I try to stop myself but I can’t seem to tear my fingers away from my pulsing clit. I collapse to the floor, shaking and moaning while my fingers continue their manic dance inside of me. When I can form words again, I moan, “Fuck me Philip! Fuck me Daddy!”

The orgasm lasts for what seems like an eternity but finally it fades enough I’m able to pull my fingers out. They make an audible pop when I remove them from how hard I squeeze them and the sound makes me think of what it would feel like to wrap myself around Philip’s cock.

The thought prompts a little aftershock of pleasure and I twitch slightly, still laying on the floor. I rub my thighs together in a slow, scissoring motion. I’m still sensitive, so the movements send more aftershocks coursing through me.

I lay there like that for several minutes, writhing and moaning as my orgasm slowly fades.

God, I want Philip so badly.

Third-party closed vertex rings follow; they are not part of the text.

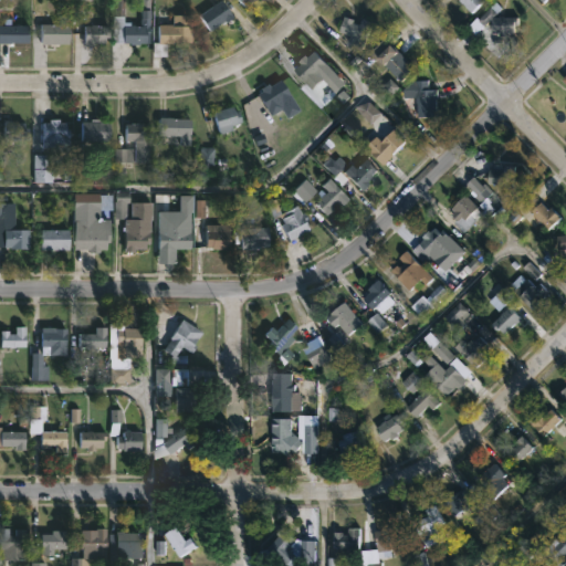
[(125,0),(125,25),(142,25),(142,17),(150,18),(150,35),(148,35),(148,43),(113,43),(113,0),(125,0)]
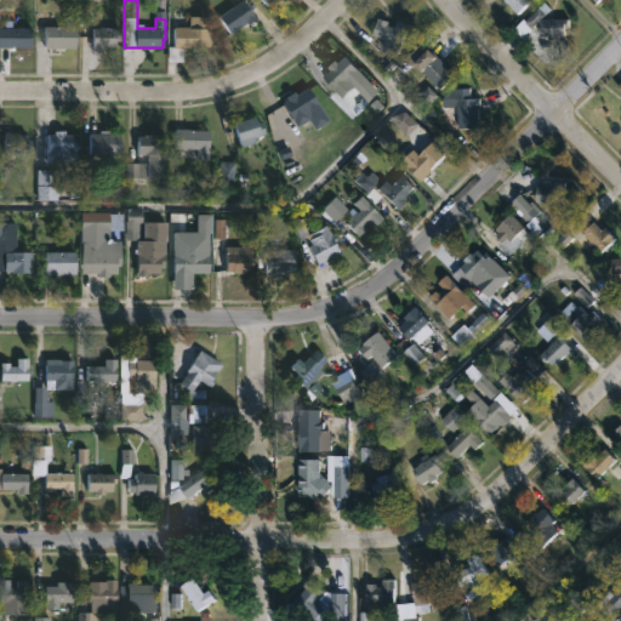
[(244,0),(257,20),(249,26),(248,23),(232,35),(220,17),(241,0),(244,0)]
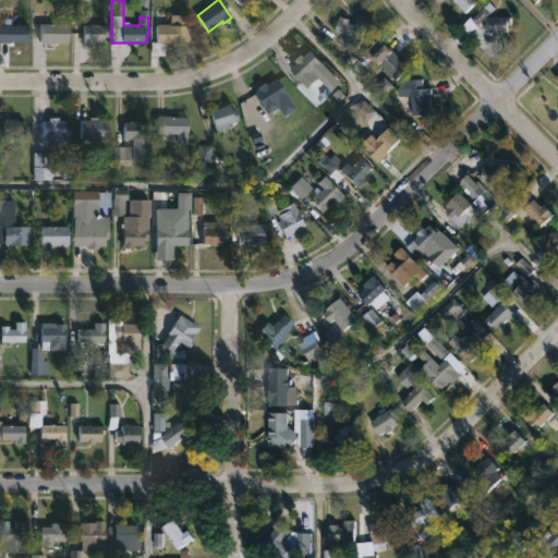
[(253,0),(244,9),(235,0),(253,0)]
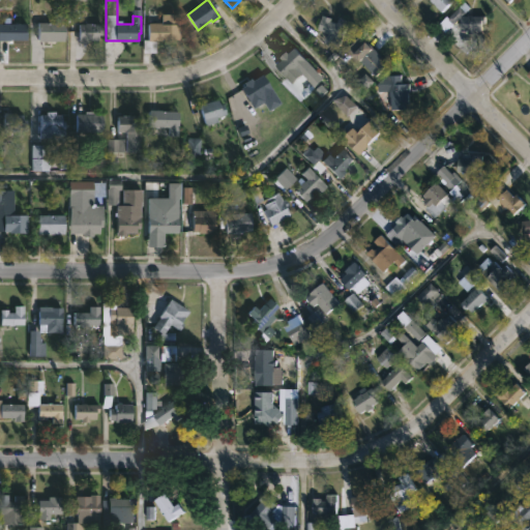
[(462,0),(460,2),(458,0),(455,0),(444,12),(431,0),(462,0)]
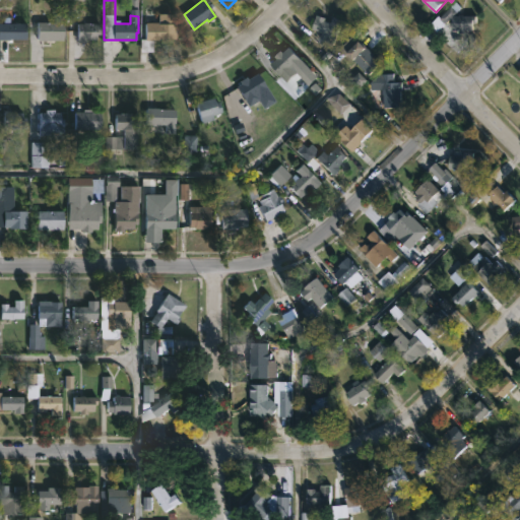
[(460,12),(461,14),(465,14),(465,16),(478,15),(478,24),(476,24),(476,31),(452,30),(452,23),(450,22),(446,24),(441,18),(457,2),(463,8),(460,12)]
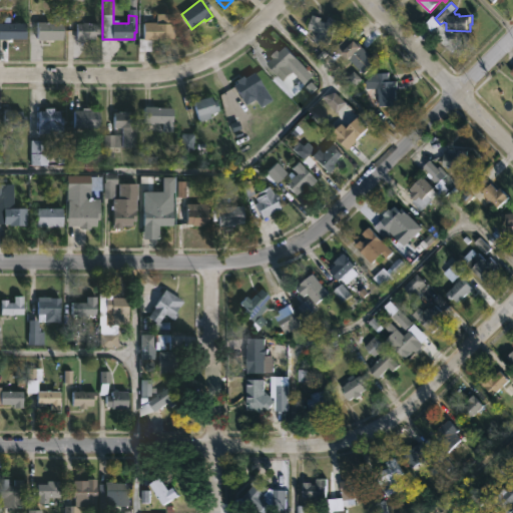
[(41,40),(38,40),(38,22),(54,22),(54,13),(64,13),(64,40),(41,40)]
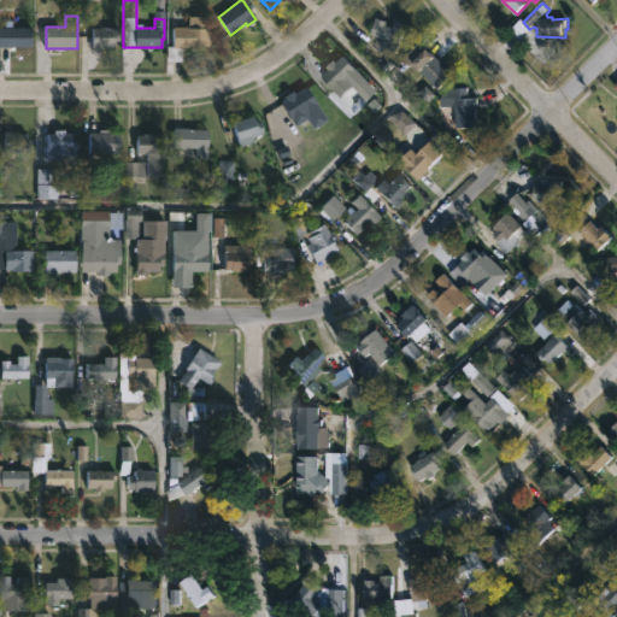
[(206,17),(206,28),(210,28),(210,46),(191,46),(191,48),(183,48),(182,62),(166,62),(168,46),(174,46),(174,27),(188,27),(188,17),(206,17)]
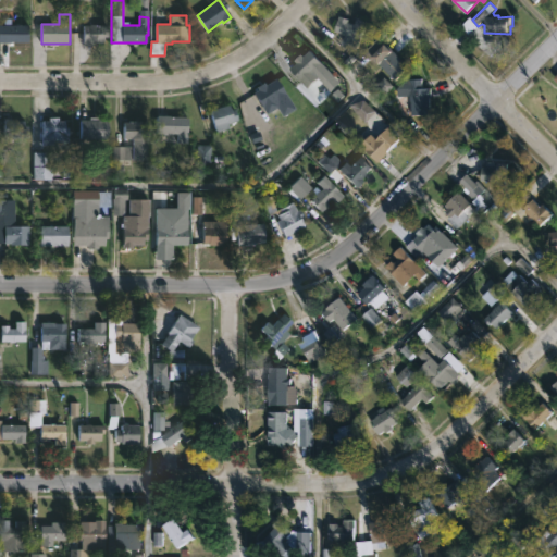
[(349,23),(356,25),(359,17),(369,21),(360,48),(345,44),(346,39),(342,38),(343,34),(336,32),(341,16),(350,20),(349,23)]
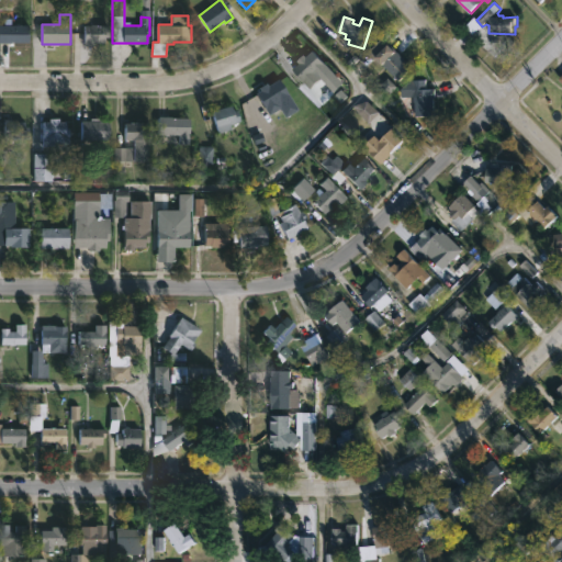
[(17,19),(17,25),(32,25),(32,46),(0,45),(0,25),(4,25),(4,19),(17,19)]
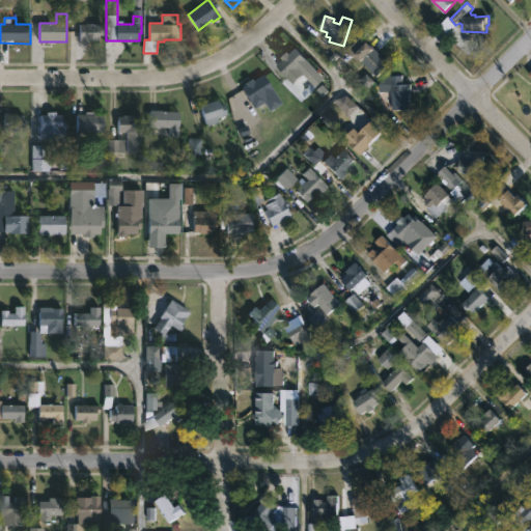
[(104,24),(104,35),(99,35),(99,40),(88,39),(88,43),(80,43),(80,24),(86,24),(86,23),(104,24)]
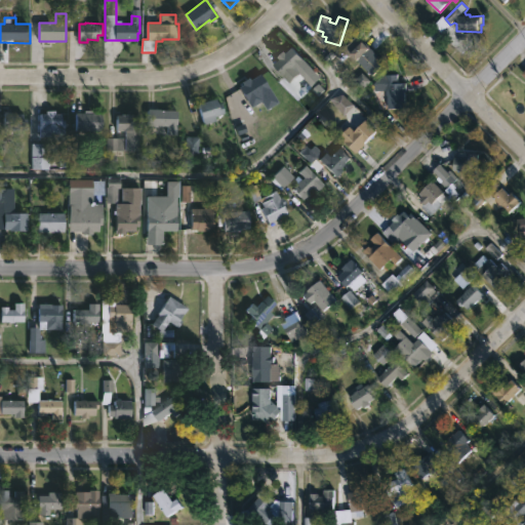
[(387,64),(375,75),(354,53),(366,42),(387,64)]
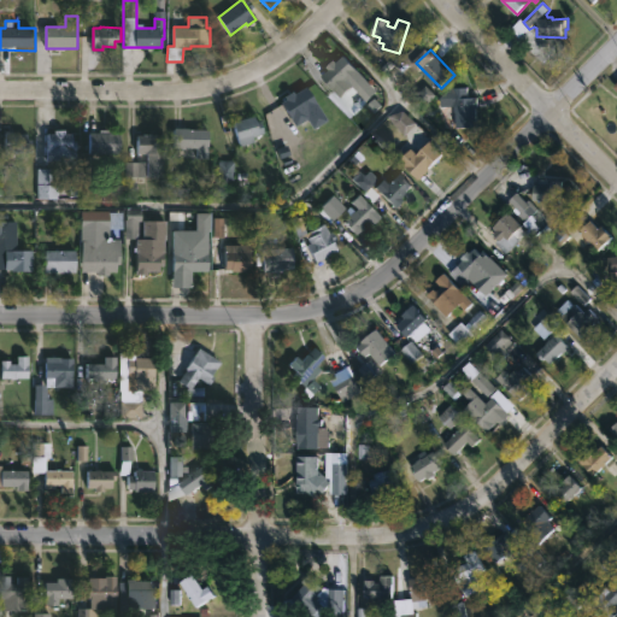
[(345,54),(380,94),(363,110),(357,103),(351,109),(323,76),(330,70),(328,66),(345,54)]
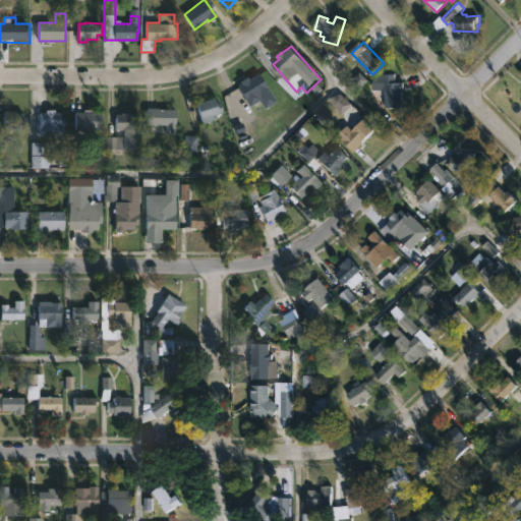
[(398,80),(398,82),(406,82),(406,92),(404,92),(404,108),(385,108),(385,83),(381,83),(381,74),(397,74),(398,80)]
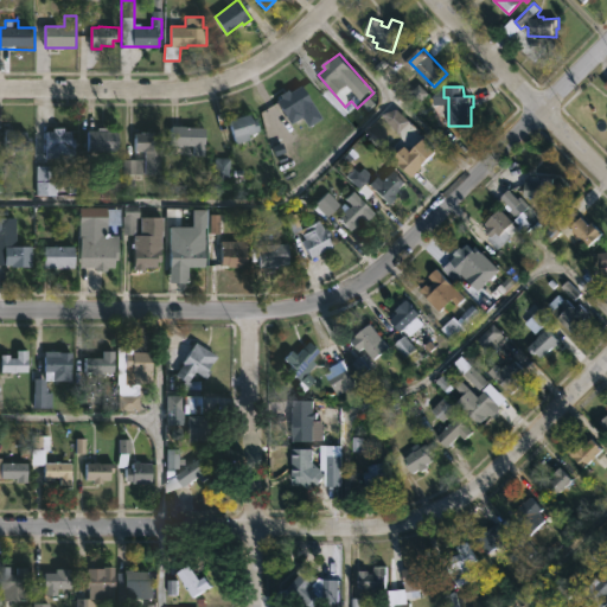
[(299,88),(302,94),(306,93),(312,101),(287,117),(278,101),(286,96),(286,94),(299,88)]
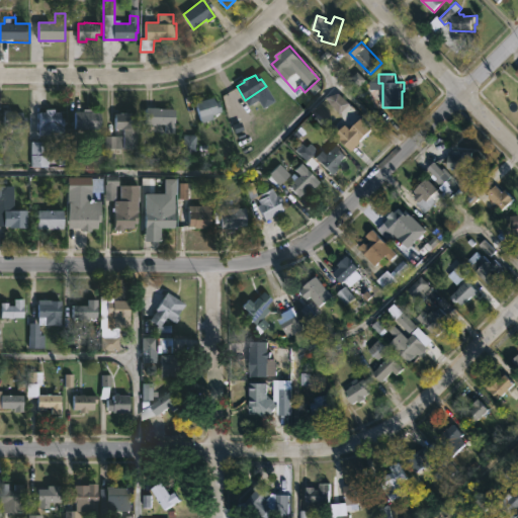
[(212,119),(201,122),(195,102),(217,96),(222,111),(211,114),(212,119)]
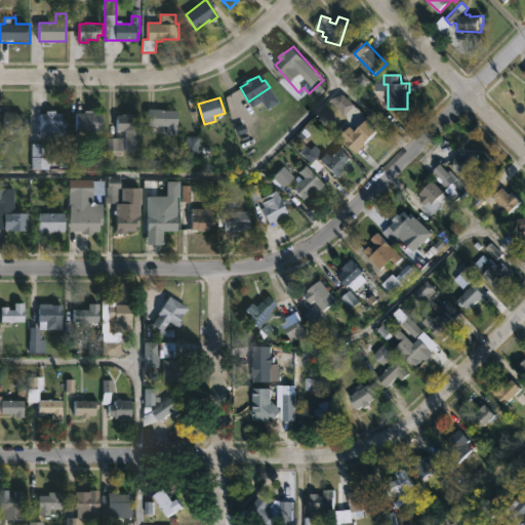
[(179,111),(178,135),(165,135),(166,126),(149,126),(149,109),(179,111)]
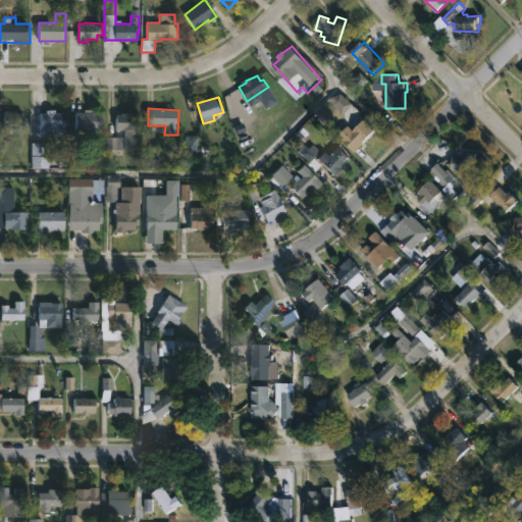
[(57,110),(57,113),(63,113),(63,119),(66,119),(66,139),(48,139),(48,137),(42,137),(42,113),(48,113),(48,110),(57,110)]
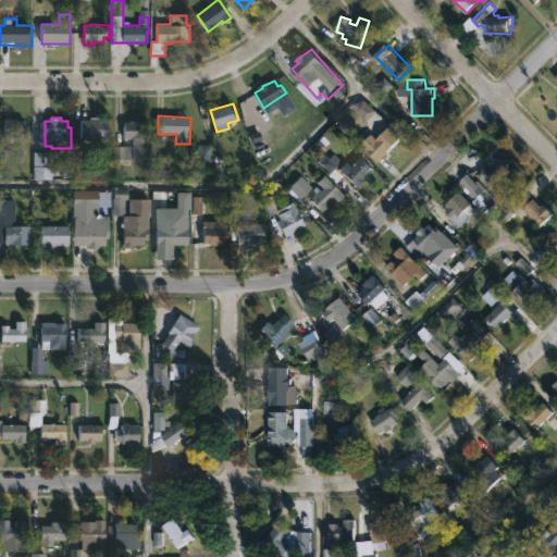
[(97,118),(99,120),(111,120),(110,139),(88,139),(88,140),(82,140),(83,120),(91,120),(91,118),(97,118)]
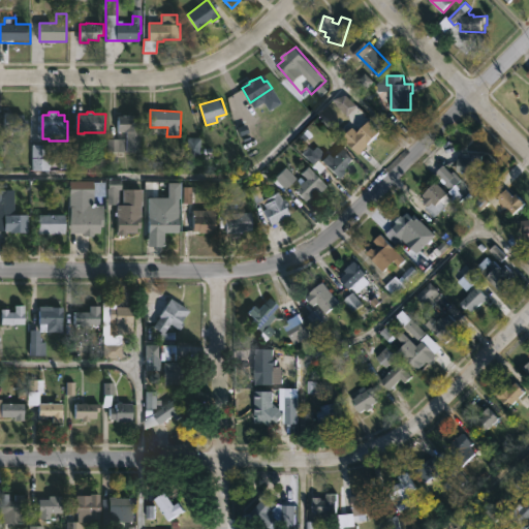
[(14,113),(14,115),(25,115),(25,120),(30,120),(30,130),(5,130),(5,113),(14,113)]
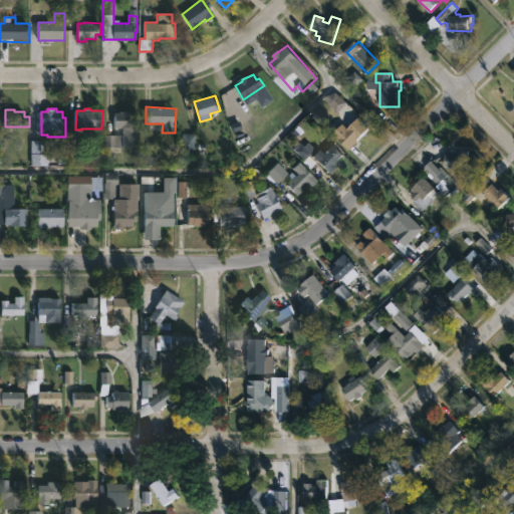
[(135,111),(134,148),(123,148),(124,129),(116,129),(116,113),(118,113),(118,111),(135,111)]
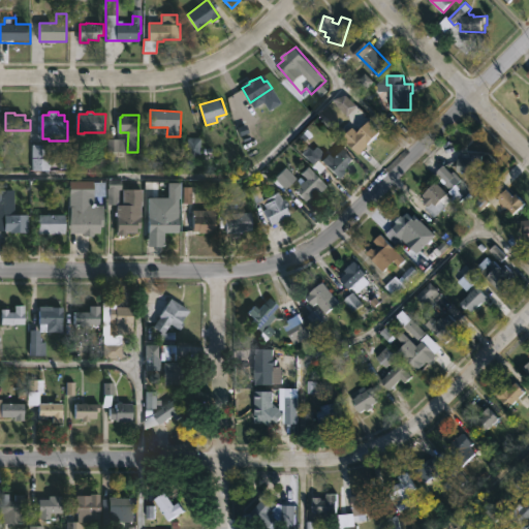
[(368,125),(375,132),(354,155),(339,136),(349,127),(353,131),(365,121),(368,125)]
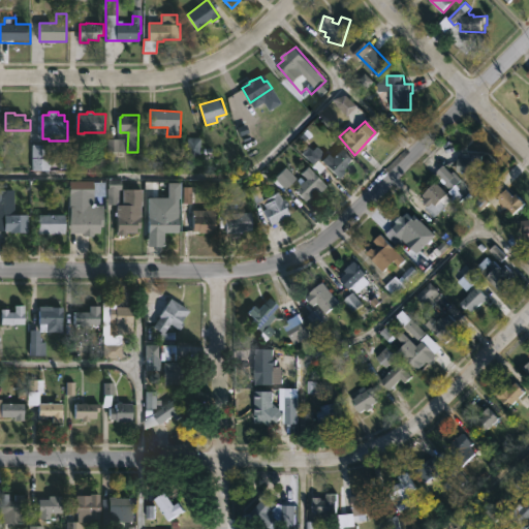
[(47,147),(47,158),(51,158),(50,170),(32,170),(32,145),(47,145),(47,147)]
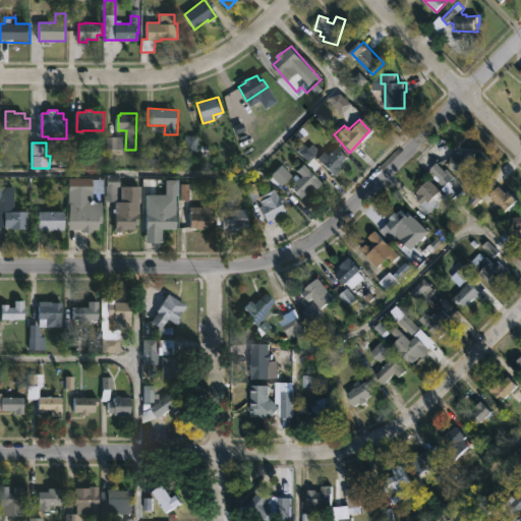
[(308,143),(315,151),(320,147),(326,153),(332,147),(340,155),(338,157),(341,160),(334,167),(336,169),(330,175),(316,163),(317,162),(311,156),(305,162),(294,151),(300,145),(304,149),(308,143)]
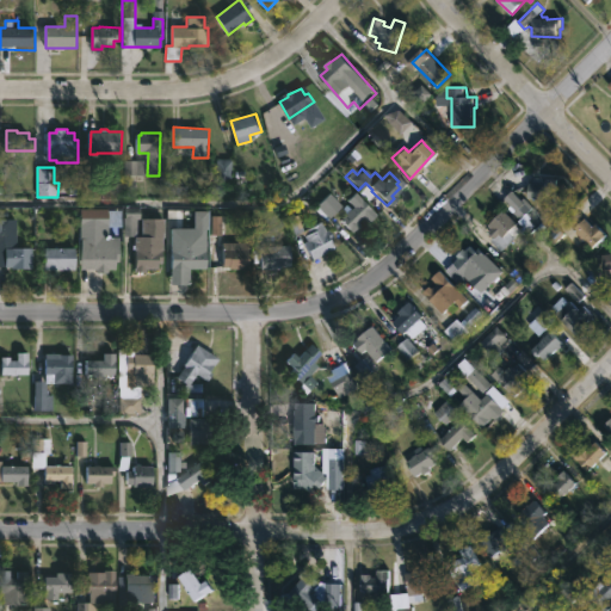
[(555,179),(553,202),(524,199),(525,183),(528,183),(528,177),(555,179)]
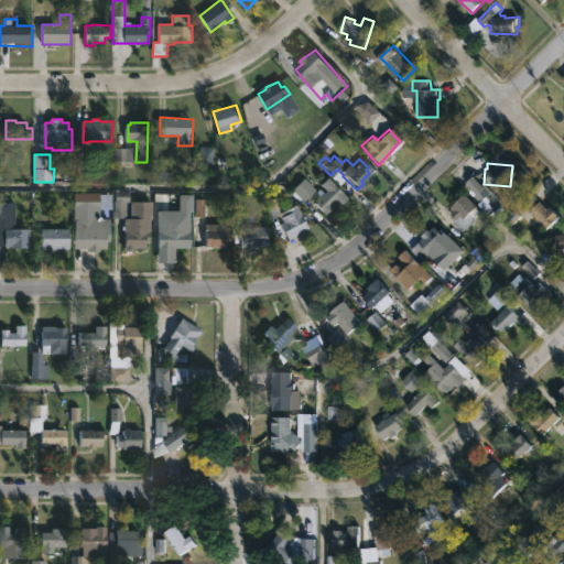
[(495,209),(489,214),(479,204),(481,202),(465,184),(474,175),(491,194),(488,196),(492,201),(490,203),(496,208),(495,209)]
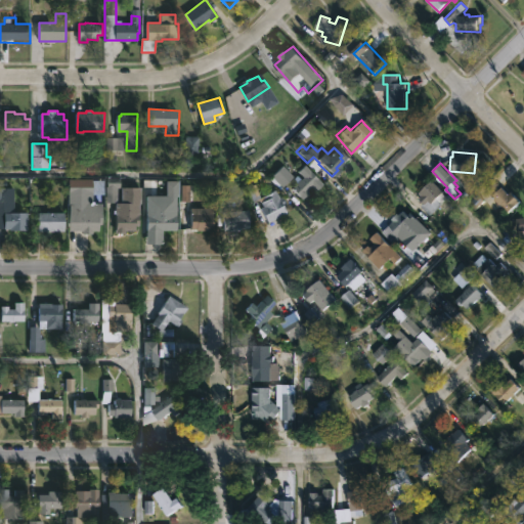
[(319,184),(312,191),(308,186),(303,190),(304,192),(298,200),(288,188),(299,177),(294,172),(300,165),(319,184)]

I can recall wanting men before though usually I don’t have to want them for long before they eagerly agree to give me what I need. I’ve never wanted anyone like I want Philip though. From his sandy-brown hair to his rippling muscles to his piercing green eyes, he is the man of my dreams and more.

The orgasm fades in warm happiness and then suddenly I hear the click of the door closing. I sit bolt upright but nobody is in the dressing room. Did I… Did I imagine it? God, I hope so.